Pedro Parente foi tirado da presidência da Petrobras pelo mesmo Temer que o nomeou sob o argumento de que os reajustes diários que tentou implementar traziam muita volatilidade para os caminhoneiros, que fechavam seus contratos de frete numa condição e a executavam em outra.
Roberto Castello Branco decidiu perseguir a paridade internacional com um intervalo de tempo maior, evitando repassar a volatilidade de curtíssimo prazo para a bomba, e também foi retirado pelo mesmo presidente que o indicou, o que mostra que o problema não é a frequência dos reajustes.
Aliás, esse modelo de paridade com defasagem temporal não difere do que foi praticado nos anos FHC e Lula. Ocorre é que essa política funciona bem quando as cotações oscilam, mas não mudam de patamar para cima indefinidamente.
No que se refere à gestão Dilma/Graça Foster, não houve essa sorte. O desejo inicial era manter essa prática. Mas o petróleo foi subindo e a diretoria adiando os aumentos, na esperança de que fosse de curto prazo. Mas a commodity saltou para cima dos US$ 100 e lá ficou por três anos (não foram três semanas ou três meses). Nem a Petrobras tem balanço suficiente para aguentar tanto tempo vendendo combustível abaixo do preço, e nem o governo orçamento bastante para acomodar sempre os interesses dos caminhoneiros.
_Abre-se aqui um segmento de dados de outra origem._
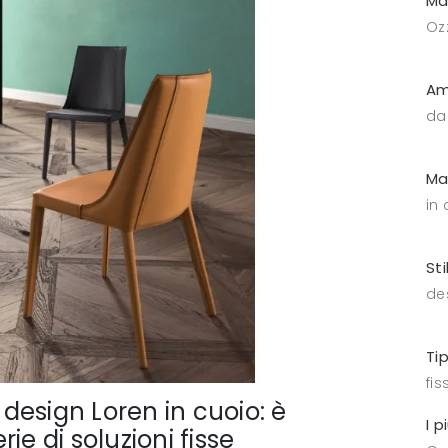
Ma
Oz
Am
da
Ma
in
Sti
de
Ti
fis
 design Loren in cuoio: è
I p
ie di soluzioni fisse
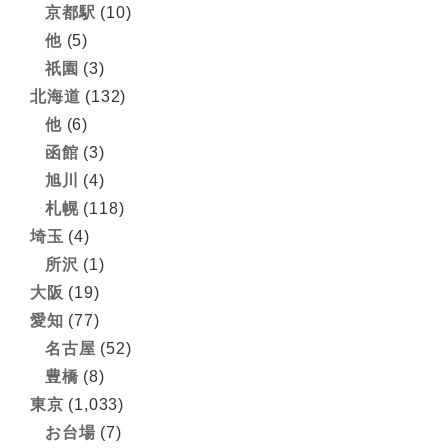
京都駅
(10)
他
(5)
祇園
(3)
北海道
(132)
他
(6)
函館
(3)
旭川
(4)
札幌
(118)
埼玉
(4)
所沢
(1)
大阪
(19)
愛知
(77)
名古屋
(52)
豊橋
(8)
東京
(1,033)
お台場
(7)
Medidas como a prática de fazer contratos de hedge de combustíveis, como proposto em artigo recente pelo professor Carlos Heitor Campani, ou mesmo a redução dos tributos, como está fazendo Bolsonaro, podem suavizar o repasse do preço no tempo. Nessa mesma linha, os Estados poderiam fazer o mesmo com o ICMS, e todos os entes federativos com os royalties e participações especiais. Mas nada disso impede que petróleo e dólar continuem altos e subindo, mais do que compensando todo o esforço que se possa fazer. E lá virão os caminhoneiros protestar, mais uma vez.
Apenas para referência, o barril de Brent está a US$ 64. O que ocorreria se a cotação voltasse ao patamar de US$ 100, o que implicaria em um aumento de mais 50%?
Se o que incomoda é o patamar de preço, a melhor alternativa é repassar o custo mais alto para a cadeia produtiva, para o conjunto da sociedade. Com os contratos de frete transferindo o risco de preço do combustível para os contratantes dos caminhoneiros, que por sua vez tentariam repassar para seus clientes, e assim por diante. Com o poder demonstrado de parar o Brasil, eles têm condições de negociar com quem os contrata. Só falta apontar o pleito para o lado certo.